Repeat every line of the data below with no changes, leaving out the pictures.

Dataset records

★ ★ ★ ★ ★ ★ ★

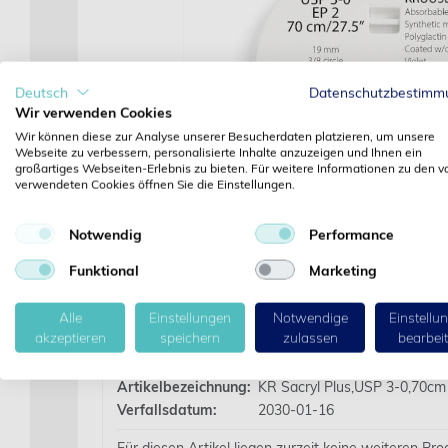
Deutsch
Datenschutzbestimm
Wir verwenden Cookies
Wir können diese zur Analyse unserer Besucherdaten platzieren, um unsere
Webseite zu verbessern, personalisierte Inhalte anzuzeigen und Ihnen ein
großartiges Webseiten-Erlebnis zu bieten. Für weitere Informationen zu den v
verwendeten Cookies öffnen Sie die Einstellungen.
Notwendig
Performance
Funktional
Marketing
Alle
Einstellungen
Notwendige
Einstellu
Details
akzeptieren
speichern
zulassen
bearbei
Artikelbezeichnung:
KR Sacryl Plus,USP 3-0,70cm
Verfallsdatum:
2030-01-16
Für diesen Artikel liegen zurzeit keine weiteren Pr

★ ★ ★ ★ ★ ★ ★

§ YOUR RESPONSE:
Deutsch
Datenschutzbestimm
Wir verwenden Cookies
Wir können diese zur Analyse unserer Besucherdaten platzieren, um unsere
Webseite zu verbessern, personalisierte Inhalte anzuzeigen und Ihnen ein
großartiges Webseiten-Erlebnis zu bieten. Für weitere Informationen zu den v
verwendeten Cookies öffnen Sie die Einstellungen.
Notwendig
Performance
Funktional
Marketing
Alle
Einstellungen
Notwendige
Einstellu
Details
akzeptieren
speichern
zulassen
bearbei
Artikelbezeichnung:
KR Sacryl Plus,USP 3-0,70cm
Verfallsdatum:
2030-01-16
Für diesen Artikel liegen zurzeit keine weiteren Pr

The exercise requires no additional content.